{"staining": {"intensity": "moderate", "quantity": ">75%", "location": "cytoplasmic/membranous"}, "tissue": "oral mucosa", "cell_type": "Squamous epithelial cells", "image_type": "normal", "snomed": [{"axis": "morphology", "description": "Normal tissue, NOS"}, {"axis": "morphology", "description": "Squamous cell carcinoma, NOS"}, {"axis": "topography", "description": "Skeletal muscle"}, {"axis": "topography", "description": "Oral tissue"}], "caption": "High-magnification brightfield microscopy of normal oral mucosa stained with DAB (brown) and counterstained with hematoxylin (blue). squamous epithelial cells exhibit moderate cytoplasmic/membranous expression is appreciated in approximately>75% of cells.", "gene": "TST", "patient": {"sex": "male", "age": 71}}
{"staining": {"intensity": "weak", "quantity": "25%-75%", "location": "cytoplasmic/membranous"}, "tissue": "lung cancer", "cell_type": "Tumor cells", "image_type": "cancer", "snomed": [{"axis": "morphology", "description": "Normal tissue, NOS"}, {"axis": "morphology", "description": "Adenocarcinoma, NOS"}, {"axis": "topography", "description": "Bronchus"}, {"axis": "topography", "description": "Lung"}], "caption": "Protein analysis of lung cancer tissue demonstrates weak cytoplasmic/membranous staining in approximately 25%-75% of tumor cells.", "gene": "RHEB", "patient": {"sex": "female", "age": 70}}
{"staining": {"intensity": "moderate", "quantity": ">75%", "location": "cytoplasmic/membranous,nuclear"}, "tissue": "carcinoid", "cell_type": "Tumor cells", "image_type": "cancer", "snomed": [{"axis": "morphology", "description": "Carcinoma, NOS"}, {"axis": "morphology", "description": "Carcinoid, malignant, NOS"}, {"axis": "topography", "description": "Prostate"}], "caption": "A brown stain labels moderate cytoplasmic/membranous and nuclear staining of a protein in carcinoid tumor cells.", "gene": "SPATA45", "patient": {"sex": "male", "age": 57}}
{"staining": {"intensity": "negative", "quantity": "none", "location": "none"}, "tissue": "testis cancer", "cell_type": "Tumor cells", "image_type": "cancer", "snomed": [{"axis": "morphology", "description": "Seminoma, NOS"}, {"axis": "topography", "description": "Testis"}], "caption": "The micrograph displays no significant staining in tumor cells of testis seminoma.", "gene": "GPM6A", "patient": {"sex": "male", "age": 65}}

> Directions for this task
Could you write out the full data verbatim?

> Answer section
{"staining": {"intensity": "moderate", "quantity": ">75%", "location": "cytoplasmic/membranous"}, "tissue": "oral mucosa", "cell_type": "Squamous epithelial cells", "image_type": "normal", "snomed": [{"axis": "morphology", "description": "Normal tissue, NOS"}, {"axis": "morphology", "description": "Squamous cell carcinoma, NOS"}, {"axis": "topography", "description": "Skeletal muscle"}, {"axis": "topography", "description": "Oral tissue"}], "caption": "High-magnification brightfield microscopy of normal oral mucosa stained with DAB (brown) and counterstained with hematoxylin (blue). squamous epithelial cells exhibit moderate cytoplasmic/membranous expression is appreciated in approximately>75% of cells.", "gene": "TST", "patient": {"sex": "male", "age": 71}}
{"staining": {"intensity": "weak", "quantity": "25%-75%", "location": "cytoplasmic/membranous"}, "tissue": "lung cancer", "cell_type": "Tumor cells", "image_type": "cancer", "snomed": [{"axis": "morphology", "description": "Normal tissue, NOS"}, {"axis": "morphology", "description": "Adenocarcinoma, NOS"}, {"axis": "topography", "description": "Bronchus"}, {"axis": "topography", "description": "Lung"}], "caption": "Protein analysis of lung cancer tissue demonstrates weak cytoplasmic/membranous staining in approximately 25%-75% of tumor cells.", "gene": "RHEB", "patient": {"sex": "female", "age": 70}}
{"staining": {"intensity": "moderate", "quantity": ">75%", "location": "cytoplasmic/membranous,nuclear"}, "tissue": "carcinoid", "cell_type": "Tumor cells", "image_type": "cancer", "snomed": [{"axis": "morphology", "description": "Carcinoma, NOS"}, {"axis": "morphology", "description": "Carcinoid, malignant, NOS"}, {"axis": "topography", "description": "Prostate"}], "caption": "A brown stain labels moderate cytoplasmic/membranous and nuclear staining of a protein in carcinoid tumor cells.", "gene": "SPATA45", "patient": {"sex": "male", "age": 57}}
{"staining": {"intensity": "negative", "quantity": "none", "location": "none"}, "tissue": "testis cancer", "cell_type": "Tumor cells", "image_type": "cancer", "snomed": [{"axis": "morphology", "description": "Seminoma, NOS"}, {"axis": "topography", "description": "Testis"}], "caption": "The micrograph displays no significant staining in tumor cells of testis seminoma.", "gene": "GPM6A", "patient": {"sex": "male", "age": 65}}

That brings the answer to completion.